İzmir Karşıyaka'da yaşayan İlayda Hacıoğlu Gürleyen (28), 4 Ağustos 2019'da çocukluk aşkı Ali Kaan Gürleyen (28) ile evlendi. Çift Soma'ya yerleşirken, İlayda'ya lenfoma kanseri teşhisi konuldu. Çift yumurta ikizinin verdiği örnek uyumlu çıkmayınca İlayda'nın eşi ve ailesi, kök hücre aramaktan vazgeçmedi. Eşi destek olmak için saçlarını kazıttı. Doktoru, her kürü 97 saat süren kemoterapinin 3'üncü kürünü tamamlayan Gürleyen'e, uyumlu donör bulunursa, 4'üncü kürden sonra nakil olabileceğini söyledi. Uygun kök hücrenin bir an önce bulunması için aile, ilk olarak Soma'da Türk Kızılay aracılığıyla kan bağışı kampanyası düzenledi. 750 kişiden kök hücre bağışı toplandı. Karşıyaka Spor Kulübü taraftarrının desteği ile ikinci kampanya, Karşıyaka'da düzenlendi. İlayda ve eşinin düğün fotoğraflarının olduğu pankartlar, Karşıyaka sokaklarına asıldı. Hastalığı yenebileceğine inanan İlayda, İzmirlileri kök hücre bağışı yapmaya çağırdı.
'ZAFER İNANANLARIN'
İlayda, Kent Hastanesi'nde gördüğü kemoterapi tedavisinin 4'üncü kürünü tamamladığı sırada, doktorundan sevindirici haberi aldı. 10'da 10 uyumlu 2 genetik ikizinin bulunduğunu öğrenen İlayda ve ailesi, heyecanla nakil gününü beklemeye başladı. Ancak, hastaneye kontrole gittiğinde aldığı haberle yıkıldı. İki donörün de nakilden vazgeçtiğini öğrenen İlayda Hacıoğlu Gürleyen, sosyal medya hesabından, "Donör vazgeçmiş. Peki ya sizin de başınıza gelse? İnsanlık ölmüş. Vicdan duyguları tamamen yitirilmiş. Bir insanın umutlarıyla oynamak ne kadar basit olmuş. Ben mücadelemden vazgeçmiyorum, vazgeçmeyeceğim de.
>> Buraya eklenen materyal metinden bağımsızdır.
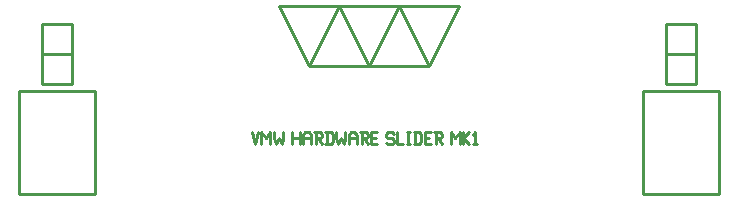
<source format=gbr>
G04 start of page 9 for group -4079 idx -4079 *
G04 Title: (unknown), topsilk *
G04 Creator: pcb 20140316 *
G04 CreationDate: Wed 05 Apr 2017 02:07:19 PM GMT UTC *
G04 For: vince *
G04 Format: Gerber/RS-274X *
G04 PCB-Dimensions (mil): 2340.00 710.00 *
G04 PCB-Coordinate-Origin: lower left *
%MOIN*%
%FSLAX25Y25*%
%LNTOPSILK*%
%ADD36C,0.0100*%
G54D36*X78000Y21000D02*X79000Y17000D01*
X80000Y21000D01*
X81200D02*Y17000D01*
Y21000D02*X82700Y19000D01*
X84200Y21000D01*
Y17000D01*
X85400Y21000D02*Y19000D01*
X85900Y17000D01*
X86900Y19000D01*
X87900Y17000D01*
X88400Y19000D01*
Y21000D02*Y19000D01*
X91400Y21000D02*Y17000D01*
X93900Y21000D02*Y17000D01*
X91400Y19000D02*X93900D01*
X95100Y20000D02*Y17000D01*
Y20000D02*X95800Y21000D01*
X96900D01*
X97600Y20000D01*
Y17000D01*
X95100Y19000D02*X97600D01*
X98800Y21000D02*X100800D01*
X101300Y20500D01*
Y19500D01*
X100800Y19000D02*X101300Y19500D01*
X99300Y19000D02*X100800D01*
X99300Y21000D02*Y17000D01*
X100100Y19000D02*X101300Y17000D01*
X103000Y21000D02*Y17000D01*
X104300Y21000D02*X105000Y20300D01*
Y17700D01*
X104300Y17000D02*X105000Y17700D01*
X102500Y17000D02*X104300D01*
X102500Y21000D02*X104300D01*
X106200D02*Y19000D01*
X106700Y17000D01*
X107700Y19000D01*
X108700Y17000D01*
X109200Y19000D01*
Y21000D02*Y19000D01*
X110400Y20000D02*Y17000D01*
Y20000D02*X111100Y21000D01*
X112200D01*
X112900Y20000D01*
Y17000D01*
X110400Y19000D02*X112900D01*
X114100Y21000D02*X116100D01*
X116600Y20500D01*
Y19500D01*
X116100Y19000D02*X116600Y19500D01*
X114600Y19000D02*X116100D01*
X114600Y21000D02*Y17000D01*
X115400Y19000D02*X116600Y17000D01*
X117800Y19200D02*X119300D01*
X117800Y17000D02*X119800D01*
X117800Y21000D02*Y17000D01*
Y21000D02*X119800D01*
X124800D02*X125300Y20500D01*
X123300Y21000D02*X124800D01*
X122800Y20500D02*X123300Y21000D01*
X122800Y20500D02*Y19500D01*
X123300Y19000D01*
X124800D01*
X125300Y18500D01*
Y17500D01*
X124800Y17000D02*X125300Y17500D01*
X123300Y17000D02*X124800D01*
X122800Y17500D02*X123300Y17000D01*
X126500Y21000D02*Y17000D01*
X128500D01*
X129700Y21000D02*X130700D01*
X130200D02*Y17000D01*
X129700D02*X130700D01*
X132400Y21000D02*Y17000D01*
X133700Y21000D02*X134400Y20300D01*
Y17700D01*
X133700Y17000D02*X134400Y17700D01*
X131900Y17000D02*X133700D01*
X131900Y21000D02*X133700D01*
X135600Y19200D02*X137100D01*
X135600Y17000D02*X137600D01*
X135600Y21000D02*Y17000D01*
Y21000D02*X137600D01*
X138800D02*X140800D01*
X141300Y20500D01*
Y19500D01*
X140800Y19000D02*X141300Y19500D01*
X139300Y19000D02*X140800D01*
X139300Y21000D02*Y17000D01*
X140100Y19000D02*X141300Y17000D01*
X144300Y21000D02*Y17000D01*
Y21000D02*X145800Y19000D01*
X147300Y21000D01*
Y17000D01*
X148500Y21000D02*Y17000D01*
Y19000D02*X150500Y21000D01*
X148500Y19000D02*X150500Y17000D01*
X151700Y20200D02*X152500Y21000D01*
Y17000D01*
X151700D02*X153200D01*
X208402Y34780D02*X233598D01*
Y528D01*
X208402D01*
Y34780D01*
X216000Y57000D02*X226000D01*
X216000D02*Y37000D01*
X226000D01*
Y57000D02*Y37000D01*
X216000Y57000D02*Y47000D01*
X226000D01*
X87000Y63000D02*X97000Y43000D01*
X137000D01*
X147000Y63000D01*
X87000D01*
X97000Y43000D02*X107000Y63000D01*
X117000Y43000D01*
X127000Y63000D01*
X137000Y43000D01*
X402Y34780D02*X25598D01*
Y528D01*
X402D01*
Y34780D01*
X8000Y57000D02*X18000D01*
X8000D02*Y37000D01*
X18000D01*
Y57000D02*Y37000D01*
X8000Y57000D02*Y47000D01*
X18000D01*
M02*

</source>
Yalnızca sizlerden isteğim, lütfen bu tarz bağışlar yaparken karşınızda bu iyiliği bekleyen insanların yerine kendinizi koymanız ve umutlarıyla oynamamanız. Mücadeleye devam durmak yok. Zafer inananlarındır" paylaşımını yaptı.
'VAZGEÇMEYİN'
Anne Seval Hacıoğlu ise "Donörlerin vazgeçmesi hem bizim hem de İlayda için bir yıkım oldu. Ama inanıyorum ki bulacağız ve tedavimize devam edeceğiz. Üç tüp kan vermek hayat kurtarmak demek ama önemli olan bunu sonuna kadar götürebilmek. Eğer üç tüp kan verip sonradan vazgeçiyorsanız 'hiç vermeyin' derim. Bir insana hayatını bağışlamak o yolun sonuna kadar gitmek demektir. Lütfen gerçekten bağışçı olmak istiyorsanız, yolun sonuna kadar gidin" dedi. İlayda'nın doktoru, İç Hastalıkları ve Hematoloji Prof. Dr. Gürhan Kadıköylü ise, "Donör olmak gönüllülüğe dayanan bir şey, vazgeçmemeleri hastaların hayatı için çok önemli" diye konuştu.